Criticisms
Advocacy journalists and civic journalists criticize the understanding of objectivity as neutrality or nonpartisanship, arguing that it does a disservice to the public because it fails to attempt to find truth. They also argue that such objectivity is nearly impossible to apply in practice — newspapers inevitably take a point of view in deciding what stories to cover, which to feature on the front page, and what sources they quote. Media critics such as Edward S. Herman and Noam Chomsky (1988) have described a propaganda model that they use to show how in practice such a notion of objectivity ends up heavily favoring the viewpoint of government and powerful corporations.
Another example of an objection to objectivity, according to communication scholar David Mindich, was the coverage that the major papers (most notably the New York Times) gave to the lynching of thousands of African Americans during the 1890s. News stories of the period often described with detachment the hanging, immolation and mutilation of people by mobs. Under the regimen of objectivity, news writers often attempted to balance these accounts by recounting the alleged transgressions of the victims that provoked the lynch mobs to fury. Mindich argues that this may have had the effect of normalizing the practice of lynching.
Historical (including social and cultural) factors have also shaped objectivity in journalism, as acknowledged and addressed in peace journalism. These are particularly relevant with regard to the large proportion of journalism about conflict. As noted below, with the growth of mass media, especially from the nineteenth century, news advertising became the most important source of media revenue. Whole audiences needed to be engaged across communities and regions to maximize advertising revenue. This led to "Journalistic Objectivity as an industry standard…a set of conventions allowing the news to be presented as all things to all people"). And in modern journalism, especially with the emergence of 24-hour news cycles, speed is of the essence in responding to breaking stories. It is not possible for reporters to decide "from first principles" every time how they will report each and every story that presents itself. So convention governs much of journalism.

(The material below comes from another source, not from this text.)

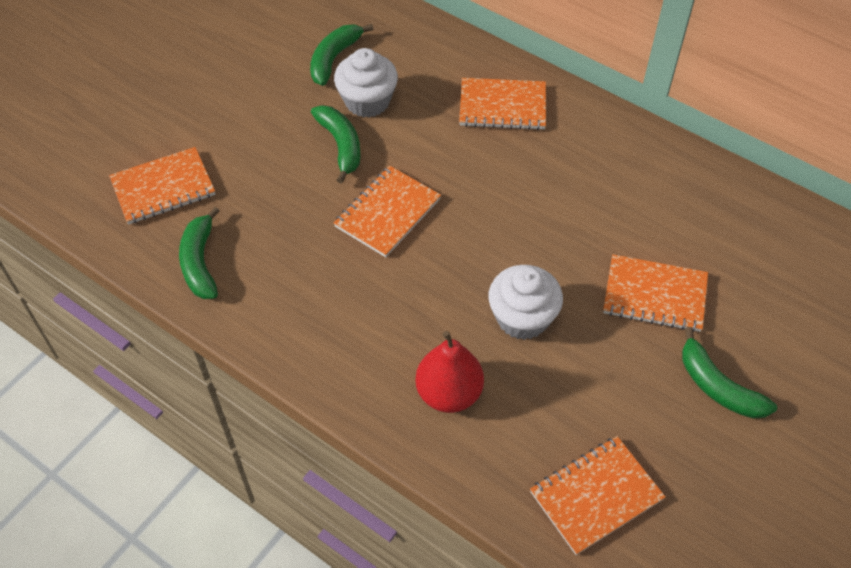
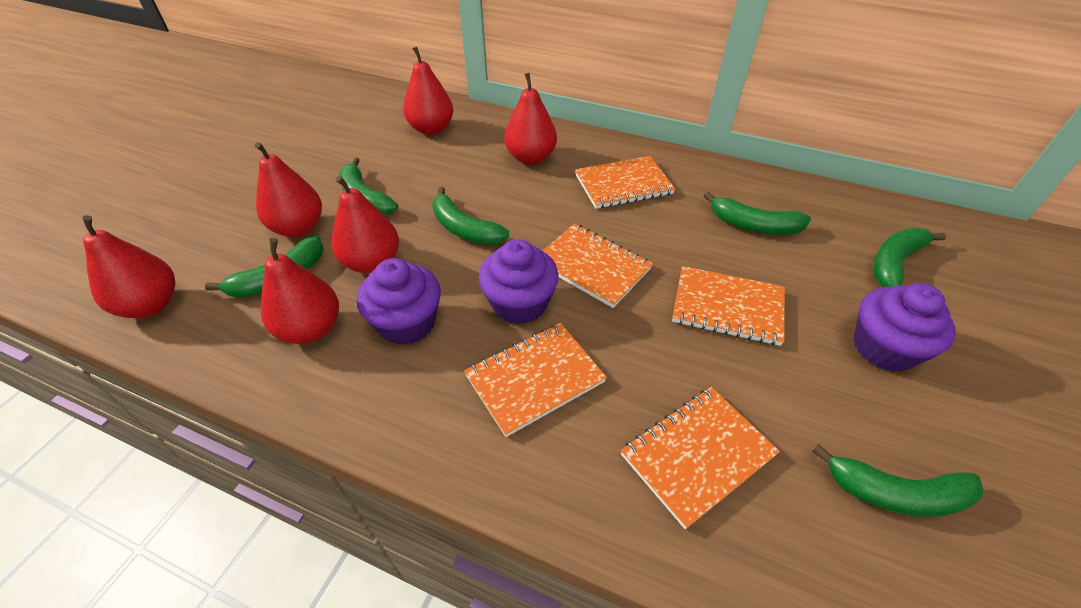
green banana: [179,207,220,299] [310,24,373,86] [311,105,361,184] [682,327,777,419] = 4 -> [205,236,324,298] [339,157,398,215] [432,187,509,245] [703,192,811,235] [812,444,984,517] [873,228,946,287] = 6
purple cupcake: none = 0 -> [357,258,441,345] [478,239,559,324] [854,283,956,372] = 3
red pear: [415,331,484,413] = 1 -> [83,215,175,318] [255,142,322,237] [261,238,339,344] [331,176,399,274] [403,47,453,135] [505,73,557,165] = 6
white cupcake: [334,48,398,118] [488,265,563,340] = 2 -> none = 0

“ | Reporters are biased toward conflict because it is more interesting than stories without conflict; we are biased toward sticking with the pack because it is safe; we are biased toward event-driven coverage because it is easier; we are biased toward existing narratives because they are safe and easy. Mostly, though, we are biased in favor of getting the story, regardless of whose ox is being gored. | ” |
—Brent Cunningham, 2003 |
Brent Cunningham, the managing editor of Columbia Journalism Review, argues that objectivity excuses lazy reporting. Objectivity makes us passive recipients of news, rather than aggressive analyzers and explainers of it. If a journalist is on a deadline and all he or she has is “both sides of the story”, that is often good enough, failing to push the story, incrementally, toward a deeper understanding of what is true and what is false. According to Cunningham, the nut of the tortured relationship with “objectivity” lies within a number of conflicting diktats that the press operated under; be neutral yet investigative; be disengaged but have an impact; be fair-minded but have an edge. Objectivity is not possible because we all have our biases, including journalists. No individual embodies all perspectives of a society. In 1996 the Society of Professional Journalists acknowledged this dilemma and dropped “objectivity” from its ethics code.
James Carey, a communications theorist, points out that we are entering a new age of partisanship.
Cunningham, however, argues that reporters by and large are not ideological warriors. They are imperfect people performing a difficult job that is crucial to society. “Despite all our important and necessary attempts to minimize our humanity, it can’t be any other way,” Cunningham concludes.